Fossil fuel divestment campaign grows as protesters target UK banks
At least 1,400 UK customers are set to move their accounts in protest at their banks’ multibillion-pound funding of the fossil fuel industry. The campaign, mirrored by actions in Australia and South Africa, is part of a global day of action by the fast-growing fossil fuel divestment movement.
The Go Fossil Free campaign has already persuaded 180 institutions, worth $50bn (£33bn) and including local authorities, universities and churches, to sell off their investments in coal, oil and gas. The campaign will stage a series of protests on Saturday, with hundreds other events planned in more than 50 countries.
A spokesman for the Move Your Money campaign, Fionn Travers-Smith, said: “Britain’s biggest banks have been using people’s money to fund fossil fuels and climate change for too long, and the public simply don’t want to support these socially and environmentally catastrophic industries.”
The divestment movement asks investors to commit to selling their investments in the biggest 200 fossil fuel companies over five years. A series of analyses have shown that there are already three times more fossil fuels in accessible reserves than can be burned if catastrophic climate change is to be avoided, as world leaders have pledged.
The campaigners argue that companies spending trillions of dollars exploring for more fossil fuels that could not be burned if climate change is to be checked is a danger to both the environment and investors’ capital.

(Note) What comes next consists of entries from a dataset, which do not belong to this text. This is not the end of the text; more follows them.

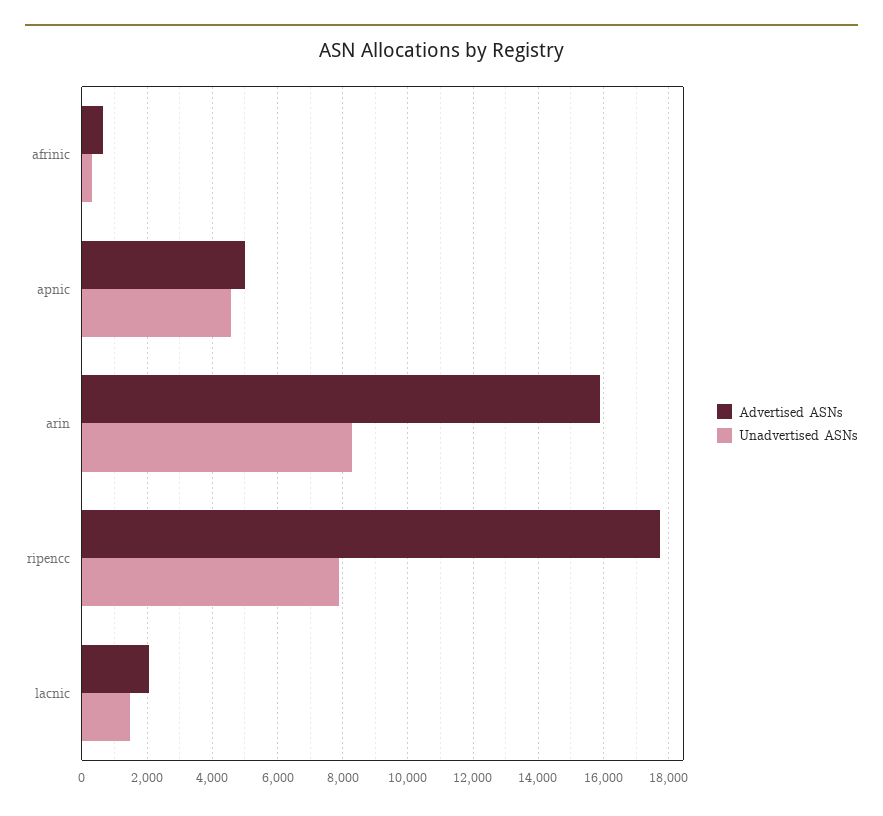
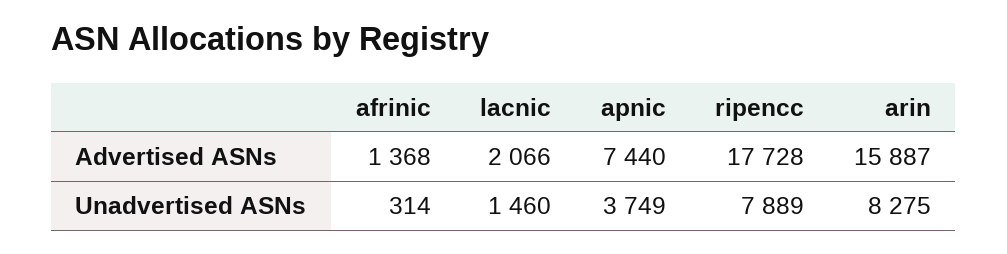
  {
    "Advertised ASNs": {
-     "afrinic": 600,
+     "afrinic": 1368,
-     "apnic": 5000,
+     "apnic": 7440,
      "arin": 15887,
      "ripencc": 17728,
      "lacnic": 2066
    },
    "Unadvertised ASNs": {
      "afrinic": 314,
-     "apnic": 4600,
+     "apnic": 3749,
      "arin": 8275,
      "ripencc": 7889,
      "lacnic": 1460
    }
  }

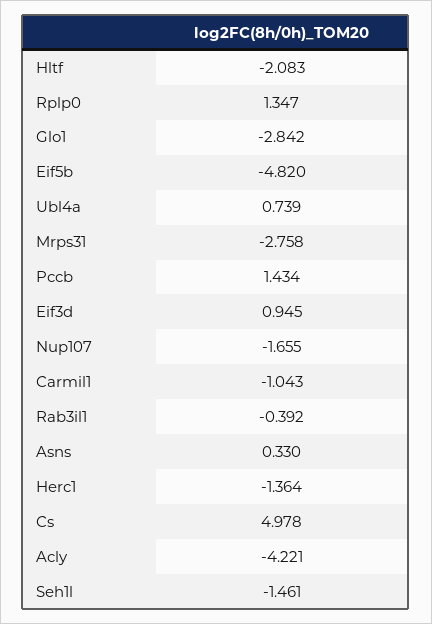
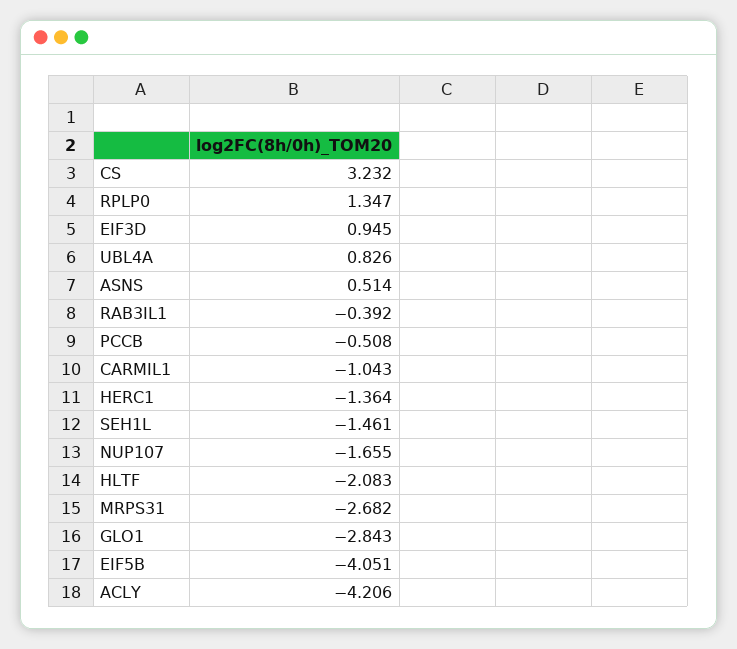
  {
    "Hltf": -2.083,
    "Rplp0": 1.347,
-   "Glo1": -2.842,
+   "Glo1": -2.843,
-   "Eif5b": -4.82,
+   "Eif5b": -4.051,
-   "Ubl4a": 0.739,
+   "Ubl4a": 0.826,
-   "Mrps31": -2.758,
+   "Mrps31": -2.682,
-   "Pccb": 1.434,
+   "Pccb": -0.508,
    "Eif3d": 0.945,
    "Nup107": -1.655,
    "Carmil1": -1.043,
    "Rab3il1": -0.392,
-   "Asns": 0.33,
+   "Asns": 0.514,
    "Herc1": -1.364,
-   "Cs": 4.978,
+   "Cs": 3.232,
-   "Acly": -4.221,
+   "Acly": -4.206,
    "Seh1l": -1.461
  }

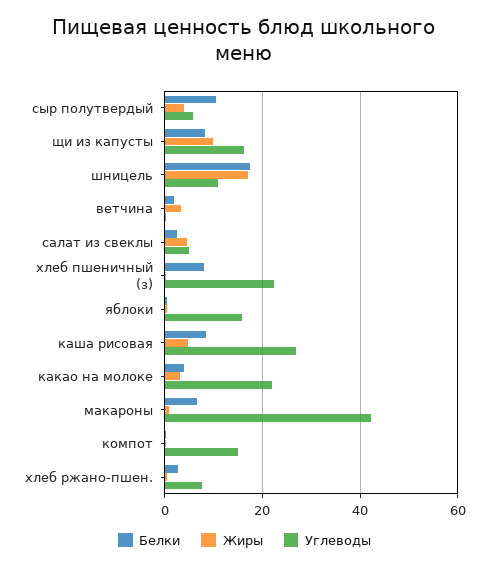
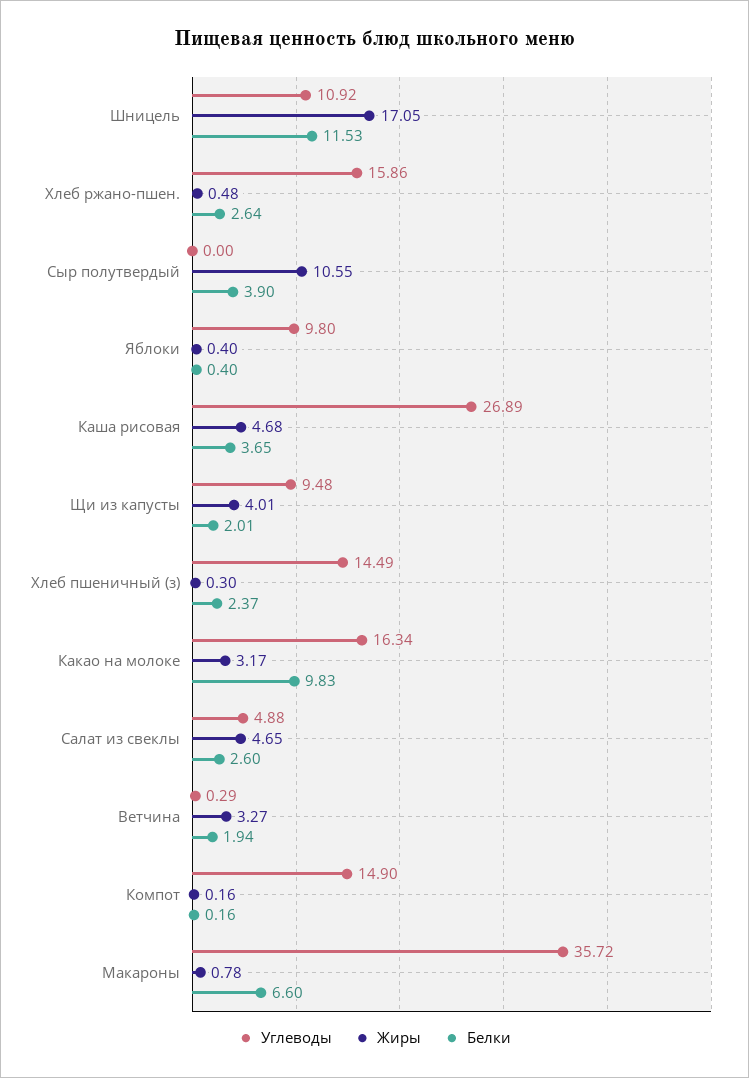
  {
    "Белки": {
-     "сыр полутвердый": 10,
+     "сыр полутвердый": 3.9,
-     "щи из капусты": 8,
+     "щи из капусты": 2.01,
-     "шницель": 18,
+     "шницель": 11.53,
      "ветчина": 1.94,
      "салат из свеклы": 2.6,
-     "хлеб пшеничный (з)": 8,
+     "хлеб пшеничный (з)": 2.37,
      "яблоки": 0.4,
-     "каша рисовая": 8,
+     "каша рисовая": 3.65,
-     "какао на молоке": 4,
+     "какао на молоке": 9.83,
      "макароны": 6.6,
      "компот": 0.16,
      "хлеб ржано-пшен.": 2.64
    },
    "Жиры": {
-     "сыр полутвердый": 4,
+     "сыр полутвердый": 10.55,
-     "щи из капусты": 10,
+     "щи из капусты": 4.01,
      "шницель": 17.05,
      "ветчина": 3.27,
      "салат из свеклы": 4.65,
      "хлеб пшеничный (з)": 0.3,
      "яблоки": 0.4,
      "каша рисовая": 4.68,
      "какао на молоке": 3.17,
      "макароны": 0.78,
      "компот": 0.16,
      "хлеб ржано-пшен.": 0.48
    },
    "Углеводы": {
-     "сыр полутвердый": 6,
+     "сыр полутвердый": 0,
-     "щи из капусты": 16,
+     "щи из капусты": 9.48,
      "шницель": 10.92,
      "ветчина": 0.29,
      "салат из свеклы": 4.88,
-     "хлеб пшеничный (з)": 22,
+     "хлеб пшеничный (з)": 14.49,
-     "яблоки": 16,
+     "яблоки": 9.8,
      "каша рисовая": 26.89,
-     "какао на молоке": 22,
+     "какао на молоке": 16.34,
-     "макароны": 42,
+     "макароны": 35.72,
      "компот": 14.9,
-     "хлеб ржано-пшен.": 8
+     "хлеб ржано-пшен.": 15.86
    }
  }

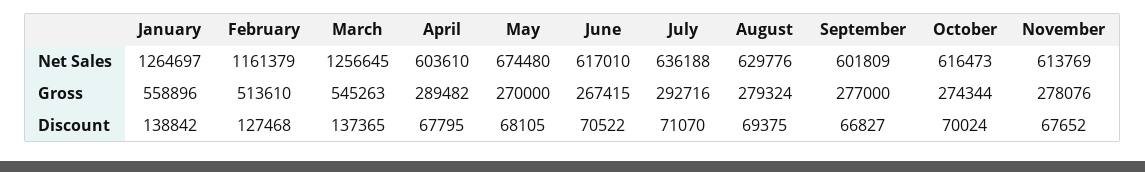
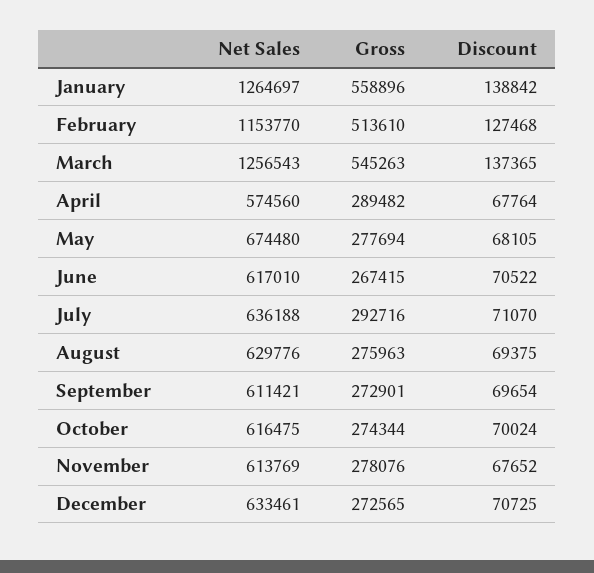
  {
    "January": {
      "Net Sales": 1264697,
      "Gross": 558896,
      "Discount": 138842
    },
    "February": {
-     "Net Sales": 1161379,
+     "Net Sales": 1153770,
      "Gross": 513610,
      "Discount": 127468
    },
    "March": {
-     "Net Sales": 1256645,
+     "Net Sales": 1256543,
      "Gross": 545263,
      "Discount": 137365
    },
    "April": {
-     "Net Sales": 603610,
+     "Net Sales": 574560,
      "Gross": 289482,
-     "Discount": 67795
+     "Discount": 67764
    },
    "May": {
      "Net Sales": 674480,
-     "Gross": 270000,
+     "Gross": 277694,
      "Discount": 68105
    },
    "June": {
      "Net Sales": 617010,
      "Gross": 267415,
      "Discount": 70522
    },
    "July": {
      "Net Sales": 636188,
      "Gross": 292716,
      "Discount": 71070
    },
    "August": {
      "Net Sales": 629776,
-     "Gross": 279324,
+     "Gross": 275963,
      "Discount": 69375
    },
    "September": {
-     "Net Sales": 601809,
+     "Net Sales": 611421,
-     "Gross": 277000,
+     "Gross": 272901,
-     "Discount": 66827
+     "Discount": 69654
    },
    "October": {
-     "Net Sales": 616473,
+     "Net Sales": 616475,
      "Gross": 274344,
      "Discount": 70024
    },
    "November": {
      "Net Sales": 613769,
      "Gross": 278076,
      "Discount": 67652
-   }
+   },
+   "December": {
+     "Net Sales": 633461,
+     "Gross": 272565,
+     "Discount": 70725
+   }
  }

Divestment has been backed by the anti-apartheid campaigner Archbishop Desmond Tutu, while the heads of the Bank of England and the World Bank have both warned that action to cut carbon emissions would devalue fossil fuel investments.
The Move Your Money campaign is targeting HSBC, Barclays, Lloyds, Santander and the Royal Bank of Scotland, which also owns NatWest. Only HSBC responded to a request for comment. A spokesman said: “HSBC recognises climate change is a serious threat to the world [but] the shift to a low-carbon economy will take time and fossil fuels will be an important part of the global energy mix for the foreseeable future.” He said HSBC policy “severely restricted” its financing of new coal-fired power plants.
Other UK divestment events this week included Bristol city council following Oxford in excluding fossil fuels from their investments and a protest at the Church of England’s general synod. In Australia, people will be moving their money from banks looking to finance the world’s largest coal port in the Great Barrier Reef world heritage site.
New divestment campaigns will be launched on Saturday in countries including France, Vietnam, Ukraine and Japan. In the US, where the campaign began, activists in California will demonstrate at the country’s biggest pension fund, CalPERS, which is already the subject of a state bill requiring divestment. US students are also staging sit-ins at universities that have refused to divest, such as Harvard, which has a $36bn endowment fund.
“Divestment serves as a key tool in moving the world beyond fossil fuels and towards renewable energy,” said Payal Parekh, global managing director for campaigners 350.org. “The divestment movement is modelling what governments need to be doing: withdrawing funds from the problem and investing in the solution.”
Leading financial groups including Goldman Sachs, Citigroup and Standard & Poor’s have also warned of the risk posed to fossil fuel investments by action on climate change. A series of large funds have excluded coal and other highly polluting companies, including the world’s largest sovereign wealth fund in Norway, which revealed it had shed dozens of coal companies on 5 February. In September, the Rockefellers, heirs to the fabled Standard Oil fortune, withdrew their funds from fossil fuel fuels.
“As a rule, money flows downwards, to ever lower moral levels,” said Professor Hans Joachim Schellnhuber, director of the Potsdam Institute for Climate Impact Research in Germany and a former chief adviser to Angela Merkel and the European commission president José Manuel Barroso. “Why? Because the return on investment is highest in the most unsustainable business cases.
“Divestment tries to invert this flow and to make the money move upwards again,” he said. “Everyone can contribute, from huge institutional investors to each ordinary citizen with a bank account or a retirement scheme.”